Hawks sorrise: — Non sono venuto qui per darvi fastidio. Non si preoccupi, tenente. Volevo solo sapere come va, in generale. Barker parla in modo abbastanza sensato per esserle utile?

— Va magnificamente, signore. Le sue descrizioni delle cose che ci sono là dentro non concordano con quello che risulta dagli altri rapporti… ma sembra che nessuno veda le stesse cose. Ciò che conta è che i rischi sono sempre situati nelle stesse posizioni relative. Quindi noi sappiamo che lì c'è qualcosa, ed è sufficiente. — Il tenente, un uomo magro, solitamente tetro, sorrise. — E questo è molto meglio che cercare di ricavare un senso da uno scarabocchio tracciato su una lavagnetta. Barker ci ha dato una quantità enorme di materiale su cui lavorare, in un viaggio solo. — Il tenente si massaggiò la nuca. — È un sollievo. C'è stato un momento in cui abbiamo cominciato a pensare che avremmo maturato il diritto alla pensione prima che quella — e indicò la mappa — fosse finita.

Hawks sorrise, senza allegria. — Tenente, se non potessi fare la telefonata a Washington che ora potrò fare, questo lavoro sarebbe già finito.

— Oh, allora penso che faremmo meglio ad avere molta cura di Barker. — Il tenente scosse il capo. — Spero che duri. È un po' difficile, come carattere, secondo noi. Ma non si può avere tutto. Penso che lei abbia finalmente trovato l'uomo adatto per la parte scientifica, anche se non è tutto rose e fiori, qui, dal punto di vista pratico.

— Sì — disse Hawks. L'uomo al registratore spense l'apparecchio, si avvicinò al tavolo, avvitò un gessetto alla sua bacchetta e tracciò delicatamente un segno sulla plastica bianca.
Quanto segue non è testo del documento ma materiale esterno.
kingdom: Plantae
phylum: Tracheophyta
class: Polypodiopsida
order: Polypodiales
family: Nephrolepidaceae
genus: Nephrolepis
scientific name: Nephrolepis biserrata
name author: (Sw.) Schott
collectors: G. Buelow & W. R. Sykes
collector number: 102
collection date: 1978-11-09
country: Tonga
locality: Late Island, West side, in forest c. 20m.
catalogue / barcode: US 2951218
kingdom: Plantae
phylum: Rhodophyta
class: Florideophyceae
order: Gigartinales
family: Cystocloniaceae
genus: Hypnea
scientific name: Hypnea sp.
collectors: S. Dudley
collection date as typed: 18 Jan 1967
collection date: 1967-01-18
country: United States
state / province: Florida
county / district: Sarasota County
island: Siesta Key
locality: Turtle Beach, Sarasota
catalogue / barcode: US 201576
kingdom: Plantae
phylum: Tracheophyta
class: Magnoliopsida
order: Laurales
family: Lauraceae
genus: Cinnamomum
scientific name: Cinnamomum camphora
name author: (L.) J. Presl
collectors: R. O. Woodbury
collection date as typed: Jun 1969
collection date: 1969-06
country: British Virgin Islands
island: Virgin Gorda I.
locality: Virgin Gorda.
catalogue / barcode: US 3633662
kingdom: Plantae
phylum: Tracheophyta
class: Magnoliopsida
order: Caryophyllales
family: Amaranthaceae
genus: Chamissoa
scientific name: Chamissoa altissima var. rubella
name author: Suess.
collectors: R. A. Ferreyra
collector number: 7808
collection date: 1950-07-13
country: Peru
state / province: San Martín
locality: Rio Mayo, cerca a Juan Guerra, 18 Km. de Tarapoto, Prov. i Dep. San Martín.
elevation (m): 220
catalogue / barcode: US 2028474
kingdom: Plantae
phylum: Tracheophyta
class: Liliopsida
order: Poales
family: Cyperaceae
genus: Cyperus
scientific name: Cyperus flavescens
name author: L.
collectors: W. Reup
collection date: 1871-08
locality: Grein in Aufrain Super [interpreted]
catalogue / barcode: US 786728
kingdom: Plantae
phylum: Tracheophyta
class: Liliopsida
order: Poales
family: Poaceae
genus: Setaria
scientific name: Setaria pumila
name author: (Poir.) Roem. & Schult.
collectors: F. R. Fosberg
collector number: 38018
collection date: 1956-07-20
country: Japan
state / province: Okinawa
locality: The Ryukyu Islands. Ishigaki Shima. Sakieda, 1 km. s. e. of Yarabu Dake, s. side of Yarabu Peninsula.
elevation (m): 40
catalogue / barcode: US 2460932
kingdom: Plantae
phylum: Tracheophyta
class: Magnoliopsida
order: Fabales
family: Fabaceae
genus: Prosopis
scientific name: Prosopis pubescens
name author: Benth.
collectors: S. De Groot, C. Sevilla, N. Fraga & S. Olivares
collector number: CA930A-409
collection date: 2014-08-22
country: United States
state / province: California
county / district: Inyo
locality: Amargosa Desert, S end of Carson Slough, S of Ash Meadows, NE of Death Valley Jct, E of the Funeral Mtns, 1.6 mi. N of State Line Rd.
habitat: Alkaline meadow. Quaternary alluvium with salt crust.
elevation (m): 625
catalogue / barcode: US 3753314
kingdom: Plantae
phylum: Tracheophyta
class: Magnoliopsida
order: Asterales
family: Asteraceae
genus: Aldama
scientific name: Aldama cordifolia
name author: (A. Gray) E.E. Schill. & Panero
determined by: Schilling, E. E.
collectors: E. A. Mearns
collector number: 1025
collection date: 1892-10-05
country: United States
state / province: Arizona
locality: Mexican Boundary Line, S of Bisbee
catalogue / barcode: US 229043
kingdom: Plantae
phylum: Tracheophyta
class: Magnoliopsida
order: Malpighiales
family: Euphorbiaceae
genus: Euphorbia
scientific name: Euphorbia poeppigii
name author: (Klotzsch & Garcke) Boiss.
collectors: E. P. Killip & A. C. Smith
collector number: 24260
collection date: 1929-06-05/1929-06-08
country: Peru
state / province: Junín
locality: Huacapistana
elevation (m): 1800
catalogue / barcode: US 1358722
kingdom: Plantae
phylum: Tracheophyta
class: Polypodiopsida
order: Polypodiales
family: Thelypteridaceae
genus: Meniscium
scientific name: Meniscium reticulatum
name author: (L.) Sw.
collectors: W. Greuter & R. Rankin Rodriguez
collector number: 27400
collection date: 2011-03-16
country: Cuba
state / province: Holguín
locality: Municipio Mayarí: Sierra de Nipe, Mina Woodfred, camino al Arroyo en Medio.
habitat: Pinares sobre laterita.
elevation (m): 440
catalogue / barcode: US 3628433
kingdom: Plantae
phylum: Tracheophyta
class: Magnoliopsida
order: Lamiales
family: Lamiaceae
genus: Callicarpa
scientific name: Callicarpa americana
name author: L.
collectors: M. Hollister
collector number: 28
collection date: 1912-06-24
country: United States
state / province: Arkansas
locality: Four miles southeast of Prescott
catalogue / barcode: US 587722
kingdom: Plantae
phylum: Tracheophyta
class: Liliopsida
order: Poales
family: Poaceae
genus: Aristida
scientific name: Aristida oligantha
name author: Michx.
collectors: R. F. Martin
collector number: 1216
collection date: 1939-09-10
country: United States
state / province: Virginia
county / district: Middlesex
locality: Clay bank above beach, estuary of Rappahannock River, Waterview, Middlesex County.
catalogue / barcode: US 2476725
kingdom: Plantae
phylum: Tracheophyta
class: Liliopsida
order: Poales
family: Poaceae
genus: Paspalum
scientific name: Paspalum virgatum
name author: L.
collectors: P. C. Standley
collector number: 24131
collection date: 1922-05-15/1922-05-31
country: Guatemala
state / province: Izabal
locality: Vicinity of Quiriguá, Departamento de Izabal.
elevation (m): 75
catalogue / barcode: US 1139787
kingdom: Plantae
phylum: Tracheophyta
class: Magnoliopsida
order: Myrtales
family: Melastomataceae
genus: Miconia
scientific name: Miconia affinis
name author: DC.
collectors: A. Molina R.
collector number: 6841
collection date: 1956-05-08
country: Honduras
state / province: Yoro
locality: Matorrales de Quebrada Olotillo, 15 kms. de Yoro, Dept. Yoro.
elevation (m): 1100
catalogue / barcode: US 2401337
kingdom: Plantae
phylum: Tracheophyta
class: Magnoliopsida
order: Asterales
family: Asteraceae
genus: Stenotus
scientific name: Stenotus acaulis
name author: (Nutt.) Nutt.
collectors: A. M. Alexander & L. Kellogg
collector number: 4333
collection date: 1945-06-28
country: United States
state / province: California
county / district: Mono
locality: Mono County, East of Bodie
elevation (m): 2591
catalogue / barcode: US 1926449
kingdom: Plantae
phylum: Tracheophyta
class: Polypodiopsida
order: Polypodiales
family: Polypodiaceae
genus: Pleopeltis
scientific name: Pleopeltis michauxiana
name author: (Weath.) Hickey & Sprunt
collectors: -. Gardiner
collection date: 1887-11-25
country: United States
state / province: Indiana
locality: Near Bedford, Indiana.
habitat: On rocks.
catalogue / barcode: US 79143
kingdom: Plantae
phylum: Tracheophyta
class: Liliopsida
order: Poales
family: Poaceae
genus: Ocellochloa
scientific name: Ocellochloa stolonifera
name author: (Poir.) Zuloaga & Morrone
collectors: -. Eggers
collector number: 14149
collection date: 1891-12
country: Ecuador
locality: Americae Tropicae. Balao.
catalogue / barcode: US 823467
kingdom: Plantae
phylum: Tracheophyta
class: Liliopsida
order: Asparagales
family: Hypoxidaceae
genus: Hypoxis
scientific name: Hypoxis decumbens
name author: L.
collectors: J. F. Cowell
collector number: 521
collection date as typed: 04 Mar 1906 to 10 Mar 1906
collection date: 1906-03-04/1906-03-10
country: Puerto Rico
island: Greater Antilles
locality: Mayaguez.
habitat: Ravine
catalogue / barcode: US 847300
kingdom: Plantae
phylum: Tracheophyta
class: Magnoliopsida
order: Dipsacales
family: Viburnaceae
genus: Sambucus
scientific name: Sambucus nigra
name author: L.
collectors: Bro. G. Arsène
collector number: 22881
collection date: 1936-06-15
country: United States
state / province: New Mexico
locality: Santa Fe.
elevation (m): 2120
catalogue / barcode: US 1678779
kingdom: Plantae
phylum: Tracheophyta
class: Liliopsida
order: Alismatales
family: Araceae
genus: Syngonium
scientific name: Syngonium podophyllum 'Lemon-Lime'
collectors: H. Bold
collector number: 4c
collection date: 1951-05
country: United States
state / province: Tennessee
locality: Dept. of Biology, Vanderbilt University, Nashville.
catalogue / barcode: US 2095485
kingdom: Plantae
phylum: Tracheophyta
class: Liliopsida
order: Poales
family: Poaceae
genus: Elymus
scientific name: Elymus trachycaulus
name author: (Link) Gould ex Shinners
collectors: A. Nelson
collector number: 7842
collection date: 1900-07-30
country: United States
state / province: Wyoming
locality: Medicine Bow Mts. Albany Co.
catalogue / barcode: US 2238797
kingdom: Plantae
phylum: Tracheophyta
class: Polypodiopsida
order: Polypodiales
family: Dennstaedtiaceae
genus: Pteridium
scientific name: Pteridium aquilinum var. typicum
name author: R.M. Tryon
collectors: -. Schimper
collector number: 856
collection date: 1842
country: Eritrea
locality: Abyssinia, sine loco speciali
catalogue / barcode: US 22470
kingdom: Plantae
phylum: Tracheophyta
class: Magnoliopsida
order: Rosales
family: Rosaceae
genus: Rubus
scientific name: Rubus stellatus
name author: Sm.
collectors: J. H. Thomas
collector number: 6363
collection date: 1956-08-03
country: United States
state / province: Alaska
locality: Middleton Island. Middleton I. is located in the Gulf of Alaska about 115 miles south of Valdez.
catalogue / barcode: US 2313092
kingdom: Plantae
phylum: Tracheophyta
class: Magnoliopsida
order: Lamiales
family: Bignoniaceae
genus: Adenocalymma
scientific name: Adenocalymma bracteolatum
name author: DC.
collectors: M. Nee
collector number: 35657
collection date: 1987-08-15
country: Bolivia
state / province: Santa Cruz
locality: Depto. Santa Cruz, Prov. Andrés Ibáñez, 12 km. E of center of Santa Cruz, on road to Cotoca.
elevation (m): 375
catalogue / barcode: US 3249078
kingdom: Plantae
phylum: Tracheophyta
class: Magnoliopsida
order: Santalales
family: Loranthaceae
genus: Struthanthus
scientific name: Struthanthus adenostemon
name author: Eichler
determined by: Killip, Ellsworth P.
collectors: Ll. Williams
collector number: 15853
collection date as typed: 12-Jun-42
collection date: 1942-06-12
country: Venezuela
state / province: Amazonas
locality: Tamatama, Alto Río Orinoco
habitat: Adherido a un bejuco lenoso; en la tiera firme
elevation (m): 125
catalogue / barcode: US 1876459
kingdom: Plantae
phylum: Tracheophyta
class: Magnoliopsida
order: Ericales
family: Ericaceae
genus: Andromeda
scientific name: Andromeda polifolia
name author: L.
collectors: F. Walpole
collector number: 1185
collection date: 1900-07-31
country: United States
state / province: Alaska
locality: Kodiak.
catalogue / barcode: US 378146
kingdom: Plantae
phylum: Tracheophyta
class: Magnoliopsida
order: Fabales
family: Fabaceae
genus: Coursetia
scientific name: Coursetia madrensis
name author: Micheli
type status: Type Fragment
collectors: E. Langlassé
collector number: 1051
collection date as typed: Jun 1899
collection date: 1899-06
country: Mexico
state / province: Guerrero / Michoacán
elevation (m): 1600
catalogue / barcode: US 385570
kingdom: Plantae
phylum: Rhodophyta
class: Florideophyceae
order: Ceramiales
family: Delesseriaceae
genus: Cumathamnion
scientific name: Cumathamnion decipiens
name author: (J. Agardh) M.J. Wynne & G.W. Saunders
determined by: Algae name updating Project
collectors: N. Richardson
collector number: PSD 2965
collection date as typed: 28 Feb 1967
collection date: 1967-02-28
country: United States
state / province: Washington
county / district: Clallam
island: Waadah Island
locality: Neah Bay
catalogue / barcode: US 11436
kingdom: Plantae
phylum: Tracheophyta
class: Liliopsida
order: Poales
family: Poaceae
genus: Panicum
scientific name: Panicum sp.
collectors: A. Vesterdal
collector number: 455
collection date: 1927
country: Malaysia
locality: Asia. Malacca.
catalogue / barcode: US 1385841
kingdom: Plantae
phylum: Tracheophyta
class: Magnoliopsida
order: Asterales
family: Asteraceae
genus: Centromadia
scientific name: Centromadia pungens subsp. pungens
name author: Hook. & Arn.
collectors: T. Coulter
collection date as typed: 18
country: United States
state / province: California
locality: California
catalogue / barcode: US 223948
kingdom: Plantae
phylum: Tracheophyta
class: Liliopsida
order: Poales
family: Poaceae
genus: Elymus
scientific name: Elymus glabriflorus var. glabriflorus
Lo guardò con aria critica, poi annuì soddisfatto.

Anche Hawks annuì. — Grazie, tenente — disse all'ufficiale e andò nel suo ufficio.

Quel giorno, il tempo durante il quale Barker riuscì a sopravvivere entro la formazione salì a quattro minuti e ventotto secondi.

Il giorno in cui il tempo di sopravvivenza salì a sei minuti e dodici secondi, Connington andò a trovare Hawks nel suo ufficio.

Hawks alzò gli occhi dalla scrivania, incuriosito. Connington attraversò lentamente l'ufficio. — Volevo parlarle — mormorò, sedendosi. — Mi sembrava necessario. — Il suo sguardo sfrecciava intorno, irrequieto.

— Perché? — chiese Hawks.

— Beh, non so, esattamente. Solo che non mi pareva giusto, lasciar cadere la cosa. C'è… non so come lo definirebbe lei, ma c'è uno schema nella vita… O almeno dovrebbe esserci, un inizio, una parte centrale e una fine dei capitoli, o qualcosa del genere. Voglio dire, deve esserci uno schema, altrimenti come si potrebbero dominare le situazioni?

— Capisco che può essere necessario crederlo — disse in tono paziente Hawks.

— Continua a non cedere di un millimetro, vero? — chiese Connington.

Hawks non rispose, e l'altro attese un momento, poi non insistette. — Comunque — fece — volevo farle sapere che me ne vado.

Hawks si appoggiò alla spalliera e lo guardò, senza espressione. — Dove va?

Connington fece un gesto vago. — All'Est. Mi troverò un posto là, credo.

— Claire viene con lei?

L'altro annuì, fissando il pavimento. — Sì. — Poi alzò gli occhi e sorrise disperatamente: — È un modo strano di finirla, non è vero?

— Proprio come aveva pianificato lei — osservò Hawks. — Tutto, tranne per quanto riguarda la sua eventuale nomina a presidente dell'azienda.

L'espressione di Connington divenne un sogghigno fisso, di sfida. — Oh, non ero molto convinto che fosse possibile. Volevo solo vedere cosa sarebbe successo se le avessi messo un po' di sale sulla coda. — Si alzò in fretta. — Bene, mi pare sia tutto. Volevo solo farle sapere come è andata a finire.